== TASK REQUIREMENTS ==
Give back the entries in full, exactly as they are written.

== DATA TO USE ==

↓

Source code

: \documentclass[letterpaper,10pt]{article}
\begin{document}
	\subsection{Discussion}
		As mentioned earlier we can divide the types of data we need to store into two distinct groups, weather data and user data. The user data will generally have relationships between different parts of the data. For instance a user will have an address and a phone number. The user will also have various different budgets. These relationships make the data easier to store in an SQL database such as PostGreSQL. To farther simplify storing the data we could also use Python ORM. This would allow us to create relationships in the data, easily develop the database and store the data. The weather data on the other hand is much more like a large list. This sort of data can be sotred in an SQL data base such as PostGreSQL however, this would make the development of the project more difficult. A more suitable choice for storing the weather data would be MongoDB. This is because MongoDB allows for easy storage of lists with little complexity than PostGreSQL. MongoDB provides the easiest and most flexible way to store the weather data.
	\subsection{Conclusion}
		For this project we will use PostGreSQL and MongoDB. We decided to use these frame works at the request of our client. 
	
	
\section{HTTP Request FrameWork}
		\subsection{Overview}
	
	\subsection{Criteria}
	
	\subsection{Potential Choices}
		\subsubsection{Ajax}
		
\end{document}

↑

== TASK OUTPUT ==
Source code

: \documentclass[letterpaper,10pt]{article}
\begin{document}
	\subsection{Discussion}
		As mentioned earlier we can divide the types of data we need to store into two distinct groups, weather data and user data. The user data will generally have relationships between different parts of the data. For instance a user will have an address and a phone number. The user will also have various different budgets. These relationships make the data easier to store in an SQL database such as PostGreSQL. To farther simplify storing the data we could also use Python ORM. This would allow us to create relationships in the data, easily develop the database and store the data. The weather data on the other hand is much more like a large list. This sort of data can be sotred in an SQL data base such as PostGreSQL however, this would make the development of the project more difficult. A more suitable choice for storing the weather data would be MongoDB. This is because MongoDB allows for easy storage of lists with little complexity than PostGreSQL. MongoDB provides the easiest and most flexible way to store the weather data.
	\subsection{Conclusion}
		For this project we will use PostGreSQL and MongoDB. We decided to use these frame works at the request of our client. 
	
	
\section{HTTP Request FrameWork}
		\subsection{Overview}
	
	\subsection{Criteria}
	
	\subsection{Potential Choices}
		\subsubsection{Ajax}
		
\end{document}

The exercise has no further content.